Tidy Tree

A radial tidy tree visualization of advisor-student relationships in the Iowa Writers' Workshop poetry program.

MADE WITH

D3.JS AND OPUS 4.5

BASED ON THE TIDY TREE VISUALIZATION ON OBSERVABLE

Figure 1: Multi-generational advisor-student lineages in the Iowa Writers' Workshop poetry program. Click on an advisor (green label) to display associated students (orange labels). Data Source: The Program Era Project.

Over Before It Began

Dec. 1, 2025

I was creating infographics on poetry cultures using Tableau when I remembered why I don’t rely on it much for my research. It’s excellent for statistical visualizations, and you can use it to build some of the prettiest dashboards. When it comes to designing visualizations outside Tableau’s templates or dealing with hundreds or thousands of rows, however, it just feels wonky.

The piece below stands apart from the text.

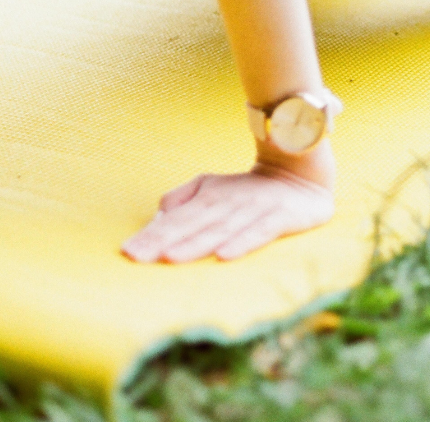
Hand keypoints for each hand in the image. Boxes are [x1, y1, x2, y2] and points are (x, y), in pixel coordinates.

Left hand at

I enjoy working with the messiness of datasets, and I want my audience to share that experience. Since the field of analytics and visualization is still new to most of us, a visualization that lays out all the data points helps illustrate the process that led to the insights. In other words, visualizing a dataset isn’t just about showing your work—it’s also a fun way to teach others how to read these visualizations.

As I was working on the Program Era dataset, housed in the wonderful Post45 Data Collective, I couldn’t get the layout I wanted using Tableau’s extensions, and Tableau couldn’t display all the rows either. After a couple of hours of hair-pulling, I gave up on Tableau and went back to making custom visualizations using good old D3.

Thanks to Claude’s Opus 4.5, creating the tree diagram above was effortless. It not only generated the python script to restructure the dataset into a nested JSON—the format needed for tree diagrams—but also produced impeccable D3 code. After six hours of vibe coding and burning through my bonus credits on Kilo Code, I finally had the diagram I wanted. The next day, I used Sonnet 4.5 to refine the D3 interactions and finalized the visualization shown above. My time with Opus 4.5 was short-lived, but I was quite impressed with its coding capabilities.